Enforcing City Code is not an easy, or inexpensive, task. This past summer, our City Inspection office sent out 13 building notices, 4 stop work orders, mowed 14 properties, hung 247 ‘mow tags,’ mailed 29 mow notices, gave 35 environmental and 14 tow notices. City inspectors spend considerable time face-to-face with residents discussing the issues, the requirements, and an acceptable course of action to meet City code. Each property is handled on a case-by-case basis utilizing the guidelines adopted by City Ordinance 1888. The process of bringing a property up to code is often long and fraught with challenges – from locating the property owner of an uninhabited structure to working within the health and time restraints of those property owners not meeting code.

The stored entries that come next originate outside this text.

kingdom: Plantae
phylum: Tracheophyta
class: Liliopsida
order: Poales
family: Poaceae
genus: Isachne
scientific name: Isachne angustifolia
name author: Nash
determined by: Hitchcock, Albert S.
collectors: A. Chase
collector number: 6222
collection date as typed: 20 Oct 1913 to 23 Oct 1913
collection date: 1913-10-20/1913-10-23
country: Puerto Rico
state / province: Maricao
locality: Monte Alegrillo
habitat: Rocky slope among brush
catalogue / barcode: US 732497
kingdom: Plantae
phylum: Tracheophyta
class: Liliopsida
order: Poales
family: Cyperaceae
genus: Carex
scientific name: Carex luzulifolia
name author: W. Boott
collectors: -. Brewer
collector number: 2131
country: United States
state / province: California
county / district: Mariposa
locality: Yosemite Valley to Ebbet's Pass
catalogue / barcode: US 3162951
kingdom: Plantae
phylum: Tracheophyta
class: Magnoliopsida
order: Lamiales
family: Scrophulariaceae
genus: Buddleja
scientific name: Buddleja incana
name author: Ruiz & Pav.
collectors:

Every community has areas in which new investment and pride are needed. Augusta’s challenges enforcing code and encouraging responsible property maintenance are not unique. One method our City uses to encourage property improvement and maintenance is the Neighborhood Revitalization Plan adopted in March 2003 to ‘promote the rehabilitation, conservation, and redevelopment of areas in order to protect the public health, safety and welfare of the residents of the community.’ For economic purposes, the NRP was expanded in 2011 to include the entire City; however, the main intent remains intact.

At the end of the day, the City continues to work on code enforcement and currently our staff is compiling a list of possible suggestions and improvements to bring to the Council that could better support the code enforcement process. There are no easy solutions or shortcuts. As always, your input is welcomed.